Obviously calling an alter table on a really large table in a MySQL database will cause downtime for that table. I “love” that MySQL will treat all alter tables as create new temp table, copy the entire table to temp table, drop old table, rename temp table.
If your MySQL database change is of this sort. .. Let’s say increasing a varchar(50) to a varchar(100) on a gigantic table. Then the issue isn’t if the old software will function properly afterwards, it’s how do you deal with the table locks while it copies this gigantic table.

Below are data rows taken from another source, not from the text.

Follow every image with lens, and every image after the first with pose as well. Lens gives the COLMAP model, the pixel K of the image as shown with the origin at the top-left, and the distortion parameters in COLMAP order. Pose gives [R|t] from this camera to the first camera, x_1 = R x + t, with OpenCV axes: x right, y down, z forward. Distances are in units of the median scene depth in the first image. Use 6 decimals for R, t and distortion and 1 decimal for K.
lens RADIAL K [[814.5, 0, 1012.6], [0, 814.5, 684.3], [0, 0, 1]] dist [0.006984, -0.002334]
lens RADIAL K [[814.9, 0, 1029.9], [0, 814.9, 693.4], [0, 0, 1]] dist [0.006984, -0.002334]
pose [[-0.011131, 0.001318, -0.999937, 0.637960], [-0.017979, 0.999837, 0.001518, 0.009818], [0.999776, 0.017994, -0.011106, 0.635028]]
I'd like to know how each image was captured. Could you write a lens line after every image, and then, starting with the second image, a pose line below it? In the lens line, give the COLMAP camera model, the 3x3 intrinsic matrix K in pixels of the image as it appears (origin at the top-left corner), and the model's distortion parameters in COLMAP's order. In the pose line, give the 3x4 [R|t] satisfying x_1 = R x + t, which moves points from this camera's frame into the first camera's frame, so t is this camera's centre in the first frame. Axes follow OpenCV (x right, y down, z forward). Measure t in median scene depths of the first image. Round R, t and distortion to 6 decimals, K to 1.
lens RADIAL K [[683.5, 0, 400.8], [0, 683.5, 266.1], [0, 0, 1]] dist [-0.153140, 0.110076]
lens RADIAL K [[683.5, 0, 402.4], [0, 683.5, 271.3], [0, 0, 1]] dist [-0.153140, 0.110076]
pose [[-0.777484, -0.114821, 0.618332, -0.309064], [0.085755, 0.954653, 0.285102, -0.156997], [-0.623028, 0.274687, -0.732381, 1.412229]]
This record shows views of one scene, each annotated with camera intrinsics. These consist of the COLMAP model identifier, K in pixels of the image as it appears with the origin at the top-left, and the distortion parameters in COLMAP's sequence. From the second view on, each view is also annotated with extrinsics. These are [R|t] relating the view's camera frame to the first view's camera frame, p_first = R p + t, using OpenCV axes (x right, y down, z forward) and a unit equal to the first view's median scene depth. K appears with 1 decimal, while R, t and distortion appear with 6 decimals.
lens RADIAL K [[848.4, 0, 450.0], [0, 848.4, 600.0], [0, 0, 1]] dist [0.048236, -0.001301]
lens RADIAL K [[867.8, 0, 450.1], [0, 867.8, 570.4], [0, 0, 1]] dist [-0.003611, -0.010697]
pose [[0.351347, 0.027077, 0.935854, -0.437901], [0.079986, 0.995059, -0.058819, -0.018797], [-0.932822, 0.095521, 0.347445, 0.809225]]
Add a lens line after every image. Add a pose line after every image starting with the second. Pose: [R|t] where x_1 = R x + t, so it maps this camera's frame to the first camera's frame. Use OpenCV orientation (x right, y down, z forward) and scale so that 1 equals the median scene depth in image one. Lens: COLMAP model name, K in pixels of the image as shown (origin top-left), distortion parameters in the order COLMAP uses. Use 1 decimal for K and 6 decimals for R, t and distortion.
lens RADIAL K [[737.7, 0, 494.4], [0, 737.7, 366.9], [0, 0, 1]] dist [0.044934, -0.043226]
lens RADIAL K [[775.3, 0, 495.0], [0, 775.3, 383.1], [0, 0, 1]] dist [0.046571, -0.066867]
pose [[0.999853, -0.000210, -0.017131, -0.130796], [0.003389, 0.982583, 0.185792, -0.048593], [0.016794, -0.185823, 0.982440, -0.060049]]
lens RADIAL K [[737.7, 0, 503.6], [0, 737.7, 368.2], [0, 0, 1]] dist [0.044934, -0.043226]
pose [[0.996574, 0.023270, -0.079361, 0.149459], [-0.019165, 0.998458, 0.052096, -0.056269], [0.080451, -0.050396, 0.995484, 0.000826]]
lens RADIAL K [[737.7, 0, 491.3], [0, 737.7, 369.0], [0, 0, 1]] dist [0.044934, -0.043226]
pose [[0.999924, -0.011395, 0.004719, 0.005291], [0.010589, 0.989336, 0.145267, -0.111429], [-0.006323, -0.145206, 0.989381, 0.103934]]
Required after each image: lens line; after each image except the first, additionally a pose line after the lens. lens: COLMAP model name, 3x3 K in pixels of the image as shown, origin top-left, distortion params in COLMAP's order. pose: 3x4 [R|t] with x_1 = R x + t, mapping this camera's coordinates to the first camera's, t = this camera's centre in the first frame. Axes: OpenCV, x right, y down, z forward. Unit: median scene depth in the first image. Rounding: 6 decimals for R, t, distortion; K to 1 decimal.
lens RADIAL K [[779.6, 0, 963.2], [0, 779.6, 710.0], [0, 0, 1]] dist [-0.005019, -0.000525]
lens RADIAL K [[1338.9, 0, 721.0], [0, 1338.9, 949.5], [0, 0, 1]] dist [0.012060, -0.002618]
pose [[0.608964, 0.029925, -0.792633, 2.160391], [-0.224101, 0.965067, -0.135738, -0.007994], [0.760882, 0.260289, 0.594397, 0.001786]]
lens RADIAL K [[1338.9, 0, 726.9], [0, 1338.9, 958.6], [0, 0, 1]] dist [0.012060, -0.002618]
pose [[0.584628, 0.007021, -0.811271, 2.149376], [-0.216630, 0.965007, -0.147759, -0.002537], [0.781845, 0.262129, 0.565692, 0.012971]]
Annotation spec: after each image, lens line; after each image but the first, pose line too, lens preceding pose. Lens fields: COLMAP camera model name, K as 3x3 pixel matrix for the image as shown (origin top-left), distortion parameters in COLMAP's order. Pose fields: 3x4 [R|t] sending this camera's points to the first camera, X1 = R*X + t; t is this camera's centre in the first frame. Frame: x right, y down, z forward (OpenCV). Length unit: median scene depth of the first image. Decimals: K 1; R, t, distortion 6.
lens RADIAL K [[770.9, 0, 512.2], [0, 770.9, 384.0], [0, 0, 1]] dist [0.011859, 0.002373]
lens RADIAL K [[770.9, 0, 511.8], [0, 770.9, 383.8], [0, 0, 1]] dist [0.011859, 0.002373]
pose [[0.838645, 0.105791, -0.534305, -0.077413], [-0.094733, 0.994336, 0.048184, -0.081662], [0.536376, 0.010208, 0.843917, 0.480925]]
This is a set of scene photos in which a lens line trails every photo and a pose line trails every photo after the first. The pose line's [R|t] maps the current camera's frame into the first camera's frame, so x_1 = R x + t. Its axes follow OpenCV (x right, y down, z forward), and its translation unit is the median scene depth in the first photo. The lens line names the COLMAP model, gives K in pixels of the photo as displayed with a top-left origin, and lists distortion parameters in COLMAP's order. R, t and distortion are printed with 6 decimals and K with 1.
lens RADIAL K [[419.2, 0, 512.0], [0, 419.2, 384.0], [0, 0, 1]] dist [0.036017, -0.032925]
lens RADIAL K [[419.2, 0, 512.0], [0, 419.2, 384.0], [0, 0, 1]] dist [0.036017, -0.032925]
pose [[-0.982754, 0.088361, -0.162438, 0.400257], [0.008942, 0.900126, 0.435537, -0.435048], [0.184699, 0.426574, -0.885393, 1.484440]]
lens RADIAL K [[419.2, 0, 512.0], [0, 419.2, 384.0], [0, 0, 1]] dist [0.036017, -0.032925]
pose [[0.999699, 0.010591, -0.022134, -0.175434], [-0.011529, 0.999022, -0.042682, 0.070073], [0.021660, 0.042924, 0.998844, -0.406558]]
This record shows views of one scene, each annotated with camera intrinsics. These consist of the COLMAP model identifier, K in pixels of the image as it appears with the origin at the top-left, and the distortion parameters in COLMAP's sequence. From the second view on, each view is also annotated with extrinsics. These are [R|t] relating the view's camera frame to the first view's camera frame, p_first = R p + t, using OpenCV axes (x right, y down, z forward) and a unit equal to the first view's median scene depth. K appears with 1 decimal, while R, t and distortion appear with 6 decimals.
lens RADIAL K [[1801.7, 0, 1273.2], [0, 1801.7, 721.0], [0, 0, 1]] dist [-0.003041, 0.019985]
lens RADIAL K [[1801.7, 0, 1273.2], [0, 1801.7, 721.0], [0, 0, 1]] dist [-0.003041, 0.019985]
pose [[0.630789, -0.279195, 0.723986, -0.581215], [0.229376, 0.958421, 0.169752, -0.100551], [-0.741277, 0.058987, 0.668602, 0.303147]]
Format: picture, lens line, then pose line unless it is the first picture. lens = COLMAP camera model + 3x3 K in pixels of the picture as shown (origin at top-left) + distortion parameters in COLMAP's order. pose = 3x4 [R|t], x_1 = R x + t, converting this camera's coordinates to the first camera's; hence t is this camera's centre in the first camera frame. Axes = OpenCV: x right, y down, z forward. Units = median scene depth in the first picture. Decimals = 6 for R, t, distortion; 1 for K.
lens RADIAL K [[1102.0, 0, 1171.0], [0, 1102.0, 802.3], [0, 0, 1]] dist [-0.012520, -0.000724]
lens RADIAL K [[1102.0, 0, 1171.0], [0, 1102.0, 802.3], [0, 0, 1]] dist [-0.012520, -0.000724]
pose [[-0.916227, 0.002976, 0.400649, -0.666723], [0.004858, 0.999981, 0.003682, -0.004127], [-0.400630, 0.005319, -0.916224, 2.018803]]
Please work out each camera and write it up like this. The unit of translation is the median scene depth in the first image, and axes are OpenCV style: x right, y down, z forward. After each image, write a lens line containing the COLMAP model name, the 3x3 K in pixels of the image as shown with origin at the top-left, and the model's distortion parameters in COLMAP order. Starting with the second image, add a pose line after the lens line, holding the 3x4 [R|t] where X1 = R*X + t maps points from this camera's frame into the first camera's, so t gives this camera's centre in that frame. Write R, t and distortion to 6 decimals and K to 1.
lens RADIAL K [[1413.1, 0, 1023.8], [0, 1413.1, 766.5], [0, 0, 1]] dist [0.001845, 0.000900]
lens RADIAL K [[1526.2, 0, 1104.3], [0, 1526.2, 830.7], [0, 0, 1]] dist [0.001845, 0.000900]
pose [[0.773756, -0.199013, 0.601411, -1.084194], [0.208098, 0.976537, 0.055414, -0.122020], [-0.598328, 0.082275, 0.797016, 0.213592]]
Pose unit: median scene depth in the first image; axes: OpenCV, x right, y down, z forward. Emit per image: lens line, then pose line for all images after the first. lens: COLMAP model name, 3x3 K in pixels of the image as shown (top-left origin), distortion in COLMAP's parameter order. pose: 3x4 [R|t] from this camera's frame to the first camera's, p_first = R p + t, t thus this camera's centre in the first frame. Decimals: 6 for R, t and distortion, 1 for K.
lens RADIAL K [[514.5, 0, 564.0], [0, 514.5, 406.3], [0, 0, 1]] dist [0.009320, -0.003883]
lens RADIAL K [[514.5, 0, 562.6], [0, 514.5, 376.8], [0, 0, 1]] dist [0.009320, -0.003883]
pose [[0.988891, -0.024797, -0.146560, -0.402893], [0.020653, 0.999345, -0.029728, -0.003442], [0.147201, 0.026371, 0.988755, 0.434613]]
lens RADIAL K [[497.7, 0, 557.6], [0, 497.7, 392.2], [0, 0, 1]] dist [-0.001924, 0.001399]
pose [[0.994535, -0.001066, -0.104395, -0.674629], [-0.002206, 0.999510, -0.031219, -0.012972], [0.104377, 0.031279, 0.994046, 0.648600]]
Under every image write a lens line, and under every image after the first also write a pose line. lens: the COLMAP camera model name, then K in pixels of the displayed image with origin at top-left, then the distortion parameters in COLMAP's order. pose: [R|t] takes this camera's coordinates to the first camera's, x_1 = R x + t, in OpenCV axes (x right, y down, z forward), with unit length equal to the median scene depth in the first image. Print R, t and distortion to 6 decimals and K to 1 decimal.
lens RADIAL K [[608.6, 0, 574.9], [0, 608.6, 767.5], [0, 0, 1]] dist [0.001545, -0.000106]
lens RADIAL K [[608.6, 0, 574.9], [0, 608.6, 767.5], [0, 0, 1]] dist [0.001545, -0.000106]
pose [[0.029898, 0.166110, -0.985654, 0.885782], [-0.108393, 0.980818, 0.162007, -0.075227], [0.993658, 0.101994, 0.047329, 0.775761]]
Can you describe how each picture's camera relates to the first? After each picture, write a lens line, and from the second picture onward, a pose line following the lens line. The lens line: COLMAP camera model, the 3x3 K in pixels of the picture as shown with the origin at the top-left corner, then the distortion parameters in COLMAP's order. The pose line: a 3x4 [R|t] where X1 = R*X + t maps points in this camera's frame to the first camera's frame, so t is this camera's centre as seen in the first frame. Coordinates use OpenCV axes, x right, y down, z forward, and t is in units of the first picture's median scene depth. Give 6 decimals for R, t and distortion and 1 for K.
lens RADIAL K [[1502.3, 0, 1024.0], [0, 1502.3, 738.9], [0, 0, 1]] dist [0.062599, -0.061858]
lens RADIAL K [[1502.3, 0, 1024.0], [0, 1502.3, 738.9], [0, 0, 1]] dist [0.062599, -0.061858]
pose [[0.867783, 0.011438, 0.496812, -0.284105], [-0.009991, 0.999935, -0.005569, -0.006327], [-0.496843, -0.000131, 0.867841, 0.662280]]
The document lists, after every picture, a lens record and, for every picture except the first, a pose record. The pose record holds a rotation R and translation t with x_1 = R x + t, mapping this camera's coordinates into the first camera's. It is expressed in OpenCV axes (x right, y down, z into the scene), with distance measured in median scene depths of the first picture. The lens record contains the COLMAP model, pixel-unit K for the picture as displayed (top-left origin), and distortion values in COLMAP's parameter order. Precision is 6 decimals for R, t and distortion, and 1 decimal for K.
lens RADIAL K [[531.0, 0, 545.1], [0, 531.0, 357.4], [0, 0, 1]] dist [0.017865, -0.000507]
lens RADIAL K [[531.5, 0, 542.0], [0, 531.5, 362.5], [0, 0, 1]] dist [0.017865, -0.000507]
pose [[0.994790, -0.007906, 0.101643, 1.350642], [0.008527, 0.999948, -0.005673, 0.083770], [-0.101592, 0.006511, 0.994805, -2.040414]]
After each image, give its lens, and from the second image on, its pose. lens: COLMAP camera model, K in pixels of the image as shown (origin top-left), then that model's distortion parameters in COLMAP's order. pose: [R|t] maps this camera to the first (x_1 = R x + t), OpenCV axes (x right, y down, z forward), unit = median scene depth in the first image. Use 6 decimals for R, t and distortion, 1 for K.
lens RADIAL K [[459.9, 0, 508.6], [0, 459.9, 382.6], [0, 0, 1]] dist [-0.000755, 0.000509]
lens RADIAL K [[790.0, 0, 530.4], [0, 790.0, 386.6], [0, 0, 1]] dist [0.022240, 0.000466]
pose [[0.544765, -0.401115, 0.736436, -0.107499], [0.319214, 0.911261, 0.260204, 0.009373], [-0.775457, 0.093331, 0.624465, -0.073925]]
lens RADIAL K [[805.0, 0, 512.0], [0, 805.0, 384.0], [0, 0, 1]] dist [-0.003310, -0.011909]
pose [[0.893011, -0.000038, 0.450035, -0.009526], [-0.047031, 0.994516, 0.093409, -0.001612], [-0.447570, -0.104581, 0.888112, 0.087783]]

My solution is MySQL replication. We have two database servers, one a master the other a (usually) read-only slave. You do the alter table on the read-only slave, wait for it to finish and for replication to catch up. Then you need to take 5 minutes downtime. flush tables with read lock on the master database and wait for all transactions to finish and replication to halt. Switch server rolls (writing a script to handle this is suggested, for speed and accuracy). Now your read-only slave with the alter table completed is the master database. Make sure your software and replication is happy, and finally run the alter table on the new read-only slave/used to be master database.
By Dustin Puryear on Dec 20, 2007 | Reply
Nifty. mod_proxy can do some nifty things, and can’t you use it along with some custom maps and other tweaks to do some smart balancing? I think you can call an external script to determine the next device (say, if you wanted to evaluate load). Maybe that’s another module..
Pound is a not-so-smart-but-effective load-sharing tool.
Yes, LVS is a good move. I actually did an 8 hour tutorial on it at a past USENIX. The slides are here, somewhere:
http://www.puryear-it.com/pubs/articles
Also, some cheaper load-balancers are available. I’ve had good results with CoyotePoint, although there were some issues with load-balancing DNS at the time.
–
Dustin Puryear
Author, Best Practices for Managing Linux and UNIX Servers
http://www.puryear-it.com/pubs/linux-unix-best-practices
By Mike C on Feb 7, 2008 | Reply
Ryan,
I’d really like to see an example of this script. Can you go into more details? I have this exact situation arising shortly.
Mike